病原体はウイルスとは限らず細菌、寄生虫などの場合もあり得るが、近年人類に猛威を奮っているのはほとんどウイルスである。ウイルスには抗生物質が効かないからだ。抗生物質は細菌の細胞分裂のプロセスを阻害するもので細菌には有効だ。しかし遺伝情報だけを持つカプセルにすぎないウイルスには細胞がないのでなんの効果もない。

動物からヒトに伝染るとすると、もともとのウイルスの保有宿主(レゼルボア・ホスト)はどの動物なのか、それがどんな動物を経てヒトにまで達するのか、ということが分かると、当然ながら次のアウトブレイクへの見通しが良くなるから、そういう情報が有用だ。しかし、これが大変なのだ。

ともかく片っ端から怪しい動物を捉えてサンプルを取って、ウイルスを見つけようとするのだが、うまく行かないことが多い。ヒトに伝染るのだから、哺乳類だろうというのは、いい推定だ。そしてだんだんわかってきたのは、コウモリの危険性だ。

コウモリはなんと哺乳類の20%を占めるんだそうだ。そして種類も多い、何よりも空を飛んで、ときには何百キロも移動する。コウモリは仲間同士で密集することが多くて、群れの中ではすぐにウイルスがお互いに感染する。ウイルスが活動を続けるにはある程度まとまった数の集団が必要なのだが、コウモリは簡単にその基準を満たしてしまう。

そういうわけで、コウモリ由来の病気は、ヘンドラ、ニパ、狂犬病とその近縁種のラッサウイルス、SARSーcov(サーズーコロナウイルス)がいて、マールブルグ、エボラも強く疑われている。新型コロナウイルスCovid−19もコウモリ由来の疑いが濃厚だが、中国政府がこの種の調査を妨害している。まったく信じられない話で、こんなんじゃ、武漢の研究所から流出したという話が広がってもしょうがない。

この本の登場人物は多くの人がNBO(ネクスト・ビッグ・ワン)という言葉を繰り返す。次に起きるパンデミックのことを差しているのだが、多くの研究者がパンデミックを意識して研究を続けていたわけで、きっと今回の新型コロナのパンデミックにも役立ったに違いない。これにはDARPA(アメリカ国防高等研究計画局)まで参加しているのだから、パンデミックは安全保障上の問題だ。
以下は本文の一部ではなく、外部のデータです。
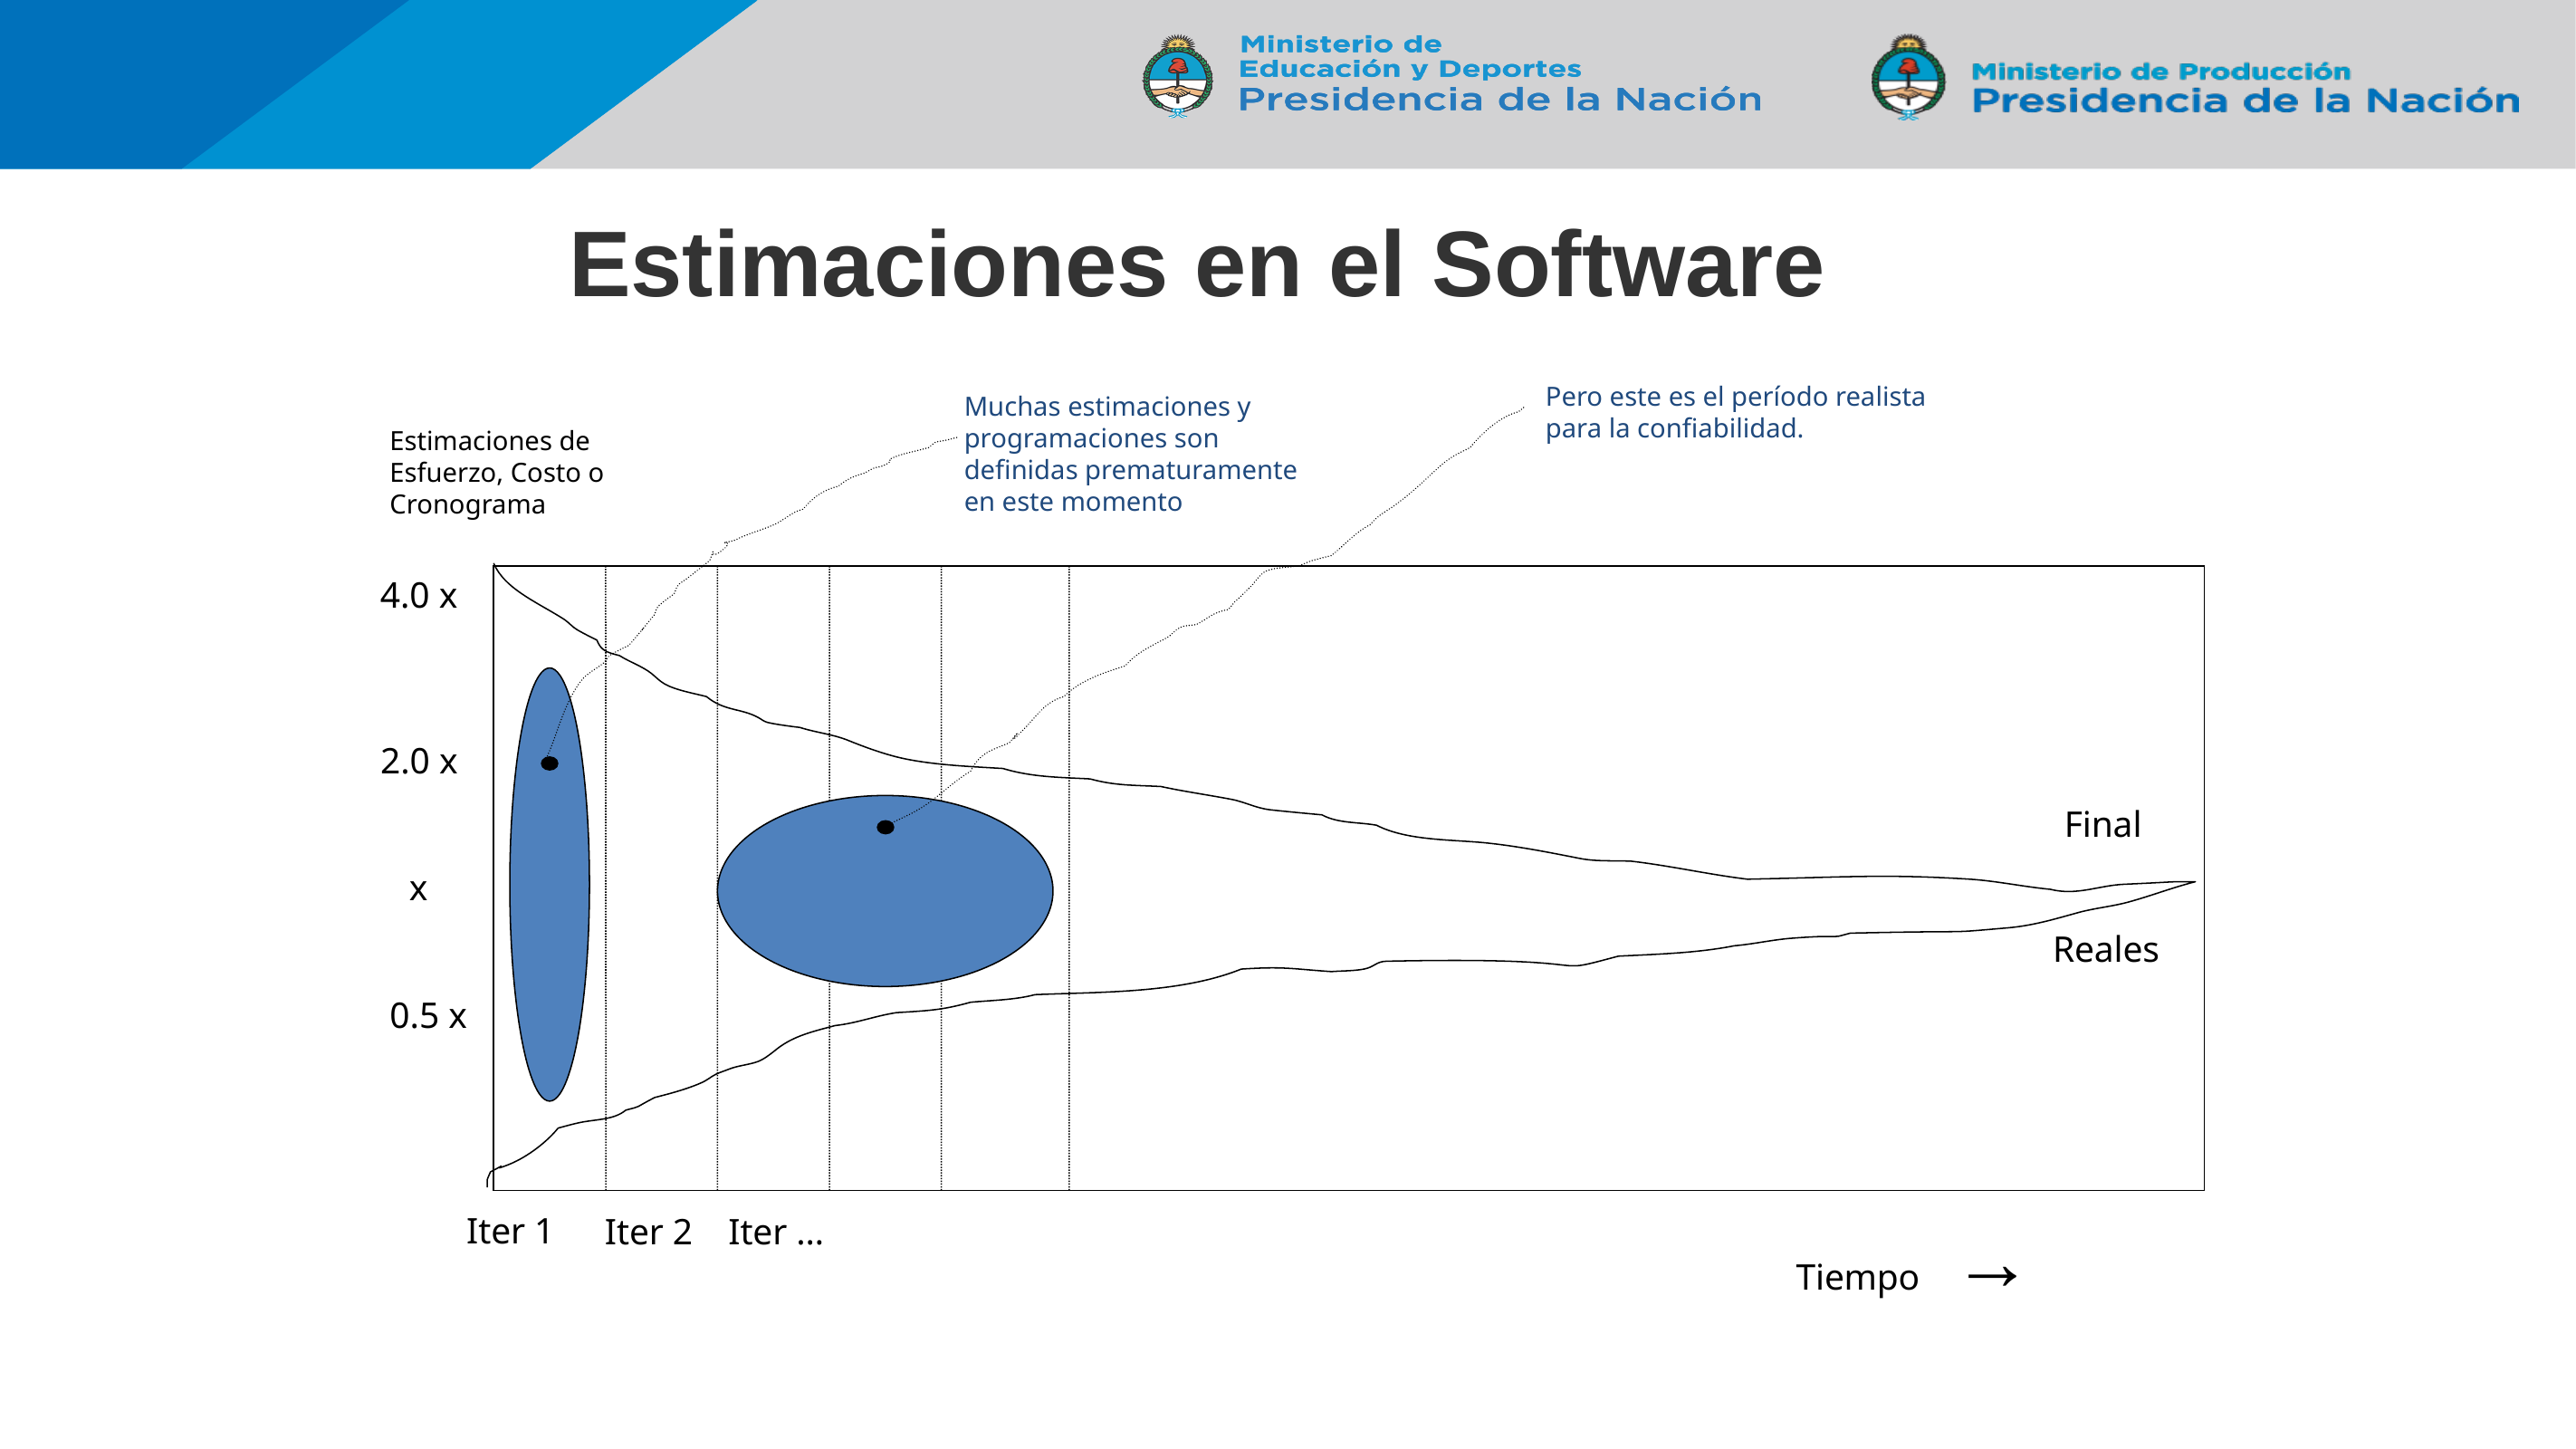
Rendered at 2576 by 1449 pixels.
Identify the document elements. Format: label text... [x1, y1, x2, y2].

picture [1142, 34, 1760, 122]
title Estimaciones en el Software [337, 204, 2058, 542]
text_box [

そして多くの研究者からNBO候補としてあげていたのが、インフルエンザ・ウイルスとコロナ・ウイルスだった。2つともRNAタイプのウイルスで非常に変異が早い。もちろん研究者の予想は見事にあたったわけだが。

SARS(サーズ)のところで、SARSは症状が現れてから感染力が増すので幸運だったという話が書かれている。感染力が増してから症状が出るようなタイプではパンデミックが起きやすいとの指摘がある。これも新型コロナでは不幸にも的中してしまった。

著者がズーノーシスに興味を持ったのは、エボラが広まった頃、13頭のゴリラの死体の話を聞いたからだ。ゴリラはある地区ではエボラにかかってほぼ全滅したのだ。著者にとって非常に衝撃的な話だったらしい。(当時、エボラはサルがホストと考えられていたので、ゴリラがエボラにかかって死んでいくのは驚きだった)。

著者のクアメンはオリジナルの論文に当たって読み込むだけではなく、研究者に直接会いに行って、話を聞いたりしているが、そこにはどこか研究者に対する羨望が感じられる。こどものころに毛虫のアウトブレイク(大発生)にクアメンは遭遇して、生物に非常に大きな興味を持ったらしいのだが、研究者への道は進まなかった。数学に適性がなかったからだそうだ。実際、感染症の広がり方には微分方程式が使われているが、その方程式は理解できていないようだ。最近よく知られるようになった、基本再生産係数R0(1以上で感染が拡大する)が紹介できる限界らしい。

まあ感染症の方程式はともかく、ズーノーシスの各感染症について詳しく書いていて興味深い話が多い。

マラリアもズーノーシスだとは知らなかった。大富豪のゲイツ・メリンダ財団はマラリアの撲滅を目指しているが、ズーノーシスだとすると、著者の指摘通り、撲滅はほぼ不可能である。

エイズの話も興味深い。エイズはレトロウイルスという種類であり、レトロとは逆行するという意味だそうだ。普通の細胞ではDNAから情報が読み取られてRNAに転写されてタンパク質が合成される。レトロウイルスはこれを逆転して、自分のRNAを細胞のDNAのなかに潜り込ませる、という。そして細胞が分裂するたびに一緒に分裂し、増えていくという戦法をとる。この方法では細胞が分裂しないと増えないので、非常にゆっくりと増えていく。基本再生産係数R0は1をわずかに上回る程度だそうだ。感染も比較的ゆっくりと進んでいく。

ゆっくりなので、エイズが報告された1970年代よりもはるか前にエイズはヒトの世界に入ってきたらしい。推定では1908年だそうだ。もしかしたら今もヒトの間でゆっくりと広がっている未知のウイルスがあるのかもしれない。

新型コロナに関しては、著者はブログ以外は活動をしていなかったそうだが、最近活動を開始したらしい。なにか新しい事実を報告してくれるのを期待する。